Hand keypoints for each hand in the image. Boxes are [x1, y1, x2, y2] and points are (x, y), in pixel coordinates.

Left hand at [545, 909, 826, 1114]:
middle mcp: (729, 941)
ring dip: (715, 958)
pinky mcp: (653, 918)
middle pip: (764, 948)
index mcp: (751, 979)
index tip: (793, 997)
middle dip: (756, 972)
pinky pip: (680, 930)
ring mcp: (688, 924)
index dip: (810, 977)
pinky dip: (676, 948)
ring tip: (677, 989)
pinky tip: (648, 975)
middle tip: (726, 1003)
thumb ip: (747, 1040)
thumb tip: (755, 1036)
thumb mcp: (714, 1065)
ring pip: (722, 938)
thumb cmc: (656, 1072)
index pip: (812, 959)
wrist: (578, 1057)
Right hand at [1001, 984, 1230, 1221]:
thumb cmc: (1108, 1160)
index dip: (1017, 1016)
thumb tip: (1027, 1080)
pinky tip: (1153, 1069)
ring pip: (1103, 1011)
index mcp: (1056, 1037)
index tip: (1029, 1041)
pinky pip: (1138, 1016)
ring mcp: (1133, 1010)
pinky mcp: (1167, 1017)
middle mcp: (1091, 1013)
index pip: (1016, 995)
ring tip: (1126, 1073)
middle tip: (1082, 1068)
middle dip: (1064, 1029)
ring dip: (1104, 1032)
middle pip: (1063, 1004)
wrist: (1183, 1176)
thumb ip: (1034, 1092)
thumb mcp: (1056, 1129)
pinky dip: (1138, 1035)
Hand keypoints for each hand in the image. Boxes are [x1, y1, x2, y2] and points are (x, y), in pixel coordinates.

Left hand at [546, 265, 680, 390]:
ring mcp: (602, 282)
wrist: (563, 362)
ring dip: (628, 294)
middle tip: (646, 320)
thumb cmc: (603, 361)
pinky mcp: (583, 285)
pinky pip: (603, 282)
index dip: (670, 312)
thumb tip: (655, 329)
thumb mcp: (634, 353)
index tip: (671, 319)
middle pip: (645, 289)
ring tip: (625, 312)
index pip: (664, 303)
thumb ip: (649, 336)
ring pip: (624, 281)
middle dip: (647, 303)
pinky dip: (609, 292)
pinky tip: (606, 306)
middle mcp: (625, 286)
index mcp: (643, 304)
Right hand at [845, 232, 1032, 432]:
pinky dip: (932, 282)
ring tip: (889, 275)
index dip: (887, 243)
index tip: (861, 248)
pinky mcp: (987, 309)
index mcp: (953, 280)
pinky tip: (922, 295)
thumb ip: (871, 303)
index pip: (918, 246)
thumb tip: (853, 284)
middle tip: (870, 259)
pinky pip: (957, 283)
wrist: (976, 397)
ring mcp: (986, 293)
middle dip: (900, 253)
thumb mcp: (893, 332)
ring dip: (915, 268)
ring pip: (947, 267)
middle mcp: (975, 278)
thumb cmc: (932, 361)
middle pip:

********

■ **Exercise**
Each line of the data should be reproduced exactly as it appears.

■ **Problem solution**
Hand keypoints for each hand in the image. Boxes are [x1, y1, x2, y2] and points are (x, y), in pixel coordinates.

Left hand at [545, 909, 826, 1114]:
middle mcp: (729, 941)
ring dip: (715, 958)
pinky mcp: (653, 918)
middle pip: (764, 948)
index mcp: (751, 979)
index tip: (793, 997)
middle dip: (756, 972)
pinky pip: (680, 930)
ring mcp: (688, 924)
index dip: (810, 977)
pinky dip: (676, 948)
ring tip: (677, 989)
pinky tip: (648, 975)
middle tip: (726, 1003)
thumb ip: (747, 1040)
thumb tip: (755, 1036)
thumb mcp: (714, 1065)
ring pip: (722, 938)
thumb cmc: (656, 1072)
index pip: (812, 959)
wrist: (578, 1057)
Right hand at [1001, 984, 1230, 1221]:
thumb cmc: (1108, 1160)
index dip: (1017, 1016)
thumb tip: (1027, 1080)
pinky tip: (1153, 1069)
ring pip: (1103, 1011)
index mcp: (1056, 1037)
index tip: (1029, 1041)
pinky pip: (1138, 1016)
ring mcp: (1133, 1010)
pinky mcp: (1167, 1017)
middle mcp: (1091, 1013)
index pip: (1016, 995)
ring tip: (1126, 1073)
middle tip: (1082, 1068)
middle dip: (1064, 1029)
ring dip: (1104, 1032)
middle pip: (1063, 1004)
wrist: (1183, 1176)
thumb ip: (1034, 1092)
thumb mcp: (1056, 1129)
pinky dip: (1138, 1035)
Hand keypoints for each hand in the image. Boxes are [x1, y1, x2, y2] and points are (x, y), in pixel coordinates.

Left hand at [546, 265, 680, 390]:
ring mcp: (602, 282)
wrist: (563, 362)
ring dip: (628, 294)
middle tip: (646, 320)
thumb cmc: (603, 361)
pinky mcp: (583, 285)
pinky pip: (603, 282)
index dip: (670, 312)
thumb tip: (655, 329)
thumb mcp: (634, 353)
index tip: (671, 319)
middle pip: (645, 289)
ring tip: (625, 312)
index pip: (664, 303)
thumb ip: (649, 336)
ring pip: (624, 281)
middle dip: (647, 303)
pinky dip: (609, 292)
pinky tip: (606, 306)
middle mcp: (625, 286)
index mcp: (643, 304)
Right hand at [845, 232, 1032, 432]:
pinky dip: (932, 282)
ring tip: (889, 275)
index dip: (887, 243)
index tip: (861, 248)
pinky mcp: (987, 309)
index mcp: (953, 280)
pinky tip: (922, 295)
thumb ip: (871, 303)
index pip: (918, 246)
thumb tip: (853, 284)
middle tip: (870, 259)
pinky pip: (957, 283)
wrist: (976, 397)
ring mcp: (986, 293)
middle dip: (900, 253)
thumb mcp: (893, 332)
ring dip: (915, 268)
ring pip: (947, 267)
middle mcp: (975, 278)
thumb cmc: (932, 361)
middle pip:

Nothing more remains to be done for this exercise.